Su idea de que solo un constitucionalismo global puede asegurar la supervivencia de la humanidad, me parece verosímil. Su teoría me ha recordado que en el año 2000 la profesora De la Válgoma y yo defendimos en nuestro libro La lucha por la dignidad la necesidad de elaborar una Constitución Universal. Nos parecía que era el punto de llegada de la evolución de la “experiencia ética” de la humanidad. Al estudiar el reconocimiento histórico de los derechos, la abolición de la esclavitud, la lucha contra la discriminación por razones de sexo, raza o religión, la elaboración de las grandes declaraciones de derechos, nos parecía descubrir una colosal creación de la inteligencia humana: redefinirnos como especie. Autoafirmarnos como dotados de una cualidad especial que nos hace intrínsecamente valiosos por pertenecer a la especie humana, con independencia de cuál sea nuestra situación o comportamiento. Hemos llamado “dignidad” a esa cualidad, la hemos puesto en la cima de nuestros sistemas éticos y jurídicos, y hemos decidido que de ella derivan derechos universales, previos a las leyes positivas. Es decir, hemos inventado un “derecho natural” de segunda generación. Es evidente que “dignidad” no es un concepto científico. Ningún biólogo, genetista o neurólogo la admitirá como propiedad real de los humanos. Se trata de un concepto evaluativo y, además, creado ad hoc para resolver un problema.

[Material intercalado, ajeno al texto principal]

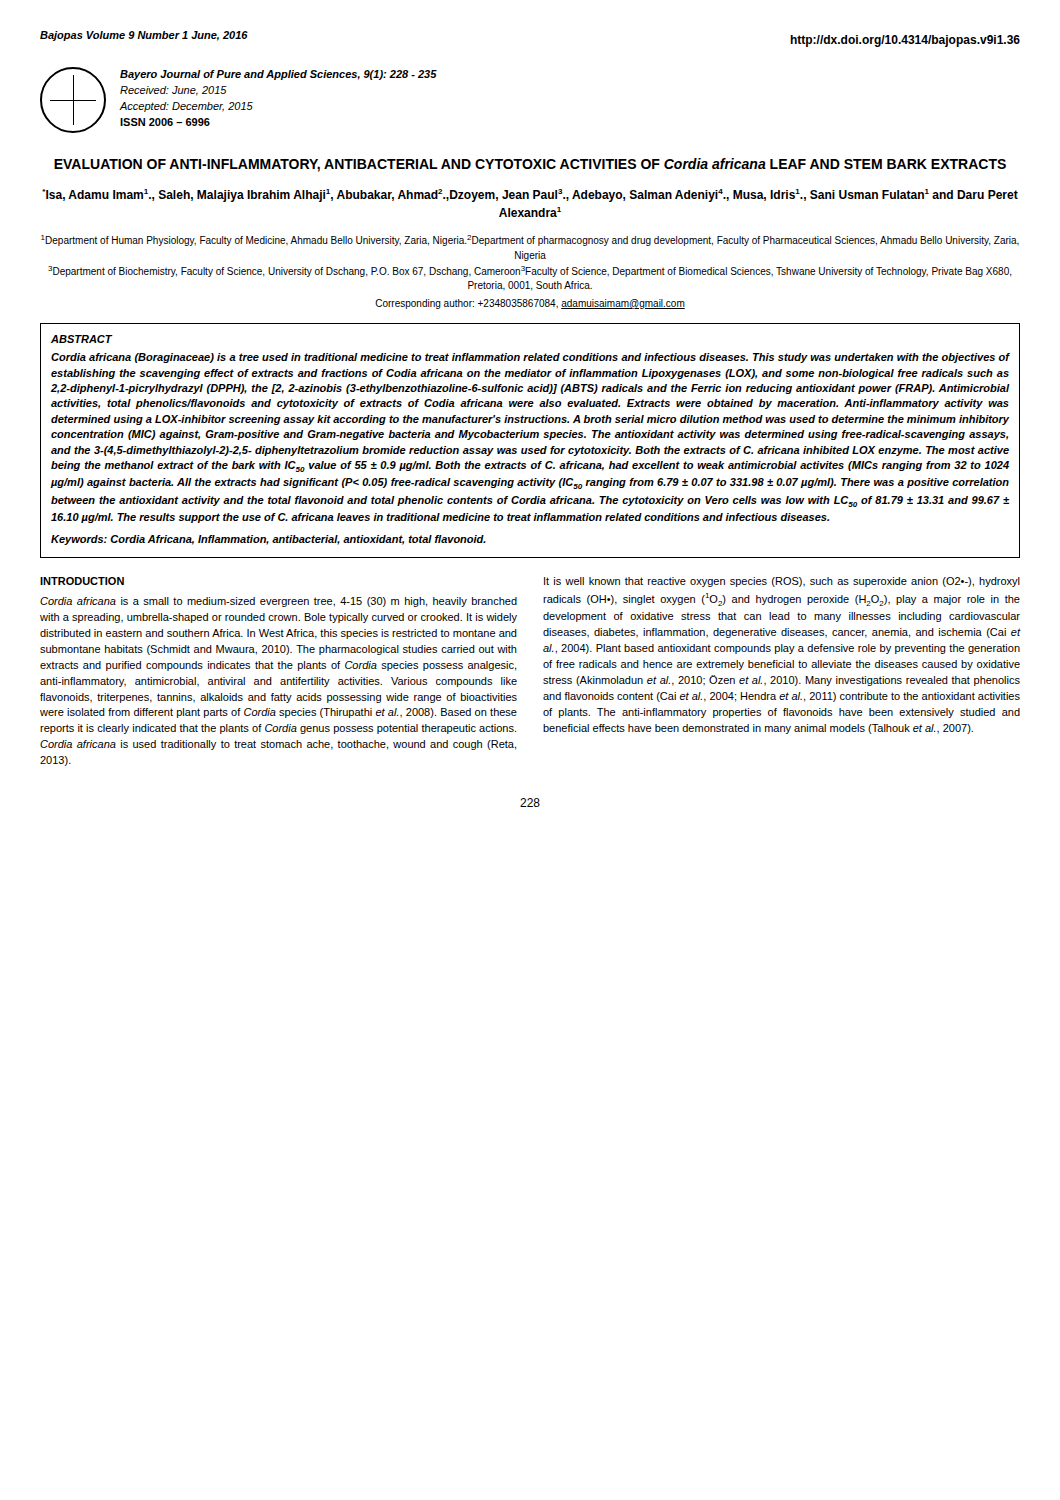Bajopas Volume 9 Number 1 June, 2016
http://dx.doi.org/10.4314/bajopas.v9i1.36
Bayero Journal of Pure and Applied Sciences, 9(1): 228 - 235
Received: June, 2015
Accepted: December, 2015
ISSN 2006 – 6996
Evaluation of Anti-inflammatory, Antibacterial and Cytotoxic Activities of Cordia africana Leaf and Stem Bark Extracts
*Isa, Adamu Imam1., Saleh, Malajiya Ibrahim Alhaji1, Abubakar, Ahmad2.,Dzoyem, Jean Paul3., Adebayo, Salman Adeniyi4., Musa, Idris1., Sani Usman Fulatan1 and Daru Peret Alexandra1
1Department of Human Physiology, Faculty of Medicine, Ahmadu Bello University, Zaria, Nigeria.2Department of pharmacognosy and drug development, Faculty of Pharmaceutical Sciences, Ahmadu Bello University, Zaria, Nigeria
3Department of Biochemistry, Faculty of Science, University of Dschang, P.O. Box 67, Dschang, Cameroon3Faculty of Science, Department of Biomedical Sciences, Tshwane University of Technology, Private Bag X680, Pretoria, 0001, South Africa.
Corresponding author: +2348035867084, adamuisaimam@gmail.com
ABSTRACT
Cordia africana (Boraginaceae) is a tree used in traditional medicine to treat inflammation related conditions and infectious diseases. This study was undertaken with the objectives of establishing the scavenging effect of extracts and fractions of Codia africana on the mediator of inflammation Lipoxygenases (LOX), and some non-biological free radicals such as 2,2-diphenyl-1-picrylhydrazyl (DPPH), the [2, 2-azinobis (3-ethylbenzothiazoline-6-sulfonic acid)] (ABTS) radicals and the Ferric ion reducing antioxidant power (FRAP). Antimicrobial activities, total phenolics/flavonoids and cytotoxicity of extracts of Codia africana were also evaluated. Extracts were obtained by maceration. Anti-inflammatory activity was determined using a LOX-inhibitor screening assay kit according to the manufacturer's instructions. A broth serial micro dilution method was used to determine the minimum inhibitory concentration (MIC) against, Gram-positive and Gram-negative bacteria and Mycobacterium species. The antioxidant activity was determined using free-radical-scavenging assays, and the 3-(4,5-dimethylthiazolyl-2)-2,5- diphenyltetrazolium bromide reduction assay was used for cytotoxicity. Both the extracts of C. africana inhibited LOX enzyme. The most active being the methanol extract of the bark with IC50 value of 55 ± 0.9 µg/ml. Both the extracts of C. africana, had excellent to weak antimicrobial activites (MICs ranging from 32 to 1024 µg/ml) against bacteria. All the extracts had significant (P< 0.05) free-radical scavenging activity (IC50 ranging from 6.79 ± 0.07 to 331.98 ± 0.07 µg/ml). There was a positive correlation between the antioxidant activity and the total flavonoid and total phenolic contents of Cordia africana. The cytotoxicity on Vero cells was low with LC50 of 81.79 ± 13.31 and 99.67 ± 16.10 µg/ml. The results support the use of C. africana leaves in traditional medicine to treat inflammation related conditions and infectious diseases.
Keywords: Cordia Africana, Inflammation, antibacterial, antioxidant, total flavonoid.
Introduction
Cordia africana is a small to medium-sized evergreen tree, 4-15 (30) m high, heavily branched with a spreading, umbrella-shaped or rounded crown. Bole typically curved or crooked. It is widely distributed in eastern and southern Africa. In West Africa, this species is restricted to montane and submontane habitats (Schmidt and Mwaura, 2010). The pharmacological studies carried out with extracts and purified compounds indicates that the plants of Cordia species possess analgesic, anti-inflammatory, antimicrobial, antiviral and antifertility activities. Various compounds like flavonoids, triterpenes, tannins, alkaloids and fatty acids possessing wide range of bioactivities were isolated from different plant parts of Cordia species (Thirupathi et al., 2008). Based on these reports it is clearly indicated that the plants of Cordia genus possess potential therapeutic actions. Cordia africana is used traditionally to treat stomach ache, toothache, wound and cough (Reta, 2013).
It is well known that reactive oxygen species (ROS), such as superoxide anion (O2•-), hydroxyl radicals (OH•), singlet oxygen (1O2) and hydrogen peroxide (H2O2), play a major role in the development of oxidative stress that can lead to many illnesses including cardiovascular diseases, diabetes, inflammation, degenerative diseases, cancer, anemia, and ischemia (Cai et al., 2004). Plant based antioxidant compounds play a defensive role by preventing the generation of free radicals and hence are extremely beneficial to alleviate the diseases caused by oxidative stress (Akinmoladun et al., 2010; Özen et al., 2010). Many investigations revealed that phenolics and flavonoids content (Cai et al., 2004; Hendra et al., 2011) contribute to the antioxidant activities of plants. The anti-inflammatory properties of flavonoids have been extensively studied and beneficial effects have been demonstrated in many animal models (Talhouk et al., 2007).
228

Entonces, ¿realmente poseemos esa cualidad transcendental? Lo que defendemos es que esa pregunta no es relevante. Lo importante es saber si reconocernos esa cualidad resolvía mejor los problemas planteados por la convivencia, si nos permitía una vida más justa, si hacía posible la “pública felicidad”. Y nuestra respuesta, después de estudiar la evolución de las culturas, era y es afirmativa.

Nos parecía importante insistir en que era una afirmación “performativa”, es decir, que creaba lo mismo que afirmaba por el hecho mismo de afirmarlo, como hacen, por ejemplo, las promesas. Y también las constituciones. Todas las constituciones adolecen de una petición de principio: es la propia constitución la que permite al pueblo constituyente hacer la constitución. El pueblo está ya constituido cuando decide constituirse como pueblo. Por eso el “poder constituyente” ha intrigado tanto a los filósofos, que lo consideran salido de la nada. En el caso de la Constitución universal, sale de la voluntad constituyente, afirmativa, creadora, de los seres humanos. Depende de la voluntad y, por lo tanto, es precaria, como todas las constituciones, mientras no se admiten sistemas de protección y salvaguarda constitucional, para defendernos de una voluntad veleidosos. Proponíamos que el Primer artículo de esa Constitución Universal fuera el siguiente:

“Nosotros, los miembros de la especie humana, atentos a la experiencia de la historia, confiando críticamente en nuestra inteligencia, movidos por la compasión ante el sufrimiento y por el deseo de felicidad y de justicia, nos reconocemos como miembros de una especie dotada de dignidad, es decir, reconocemos a todos y cada uno de los seres humanos un valor intrínseco, protegible, sin discriminación por edad, raza, sexo, nacionalidad, idioma, color, religión, opinión política, o por cualquier otro rasgo, condición o circunstancia individual o social. Y afirmamos que la dignidad humana entraña y se realiza mediante la posesión y el reconocimiento recíproco de derechos”.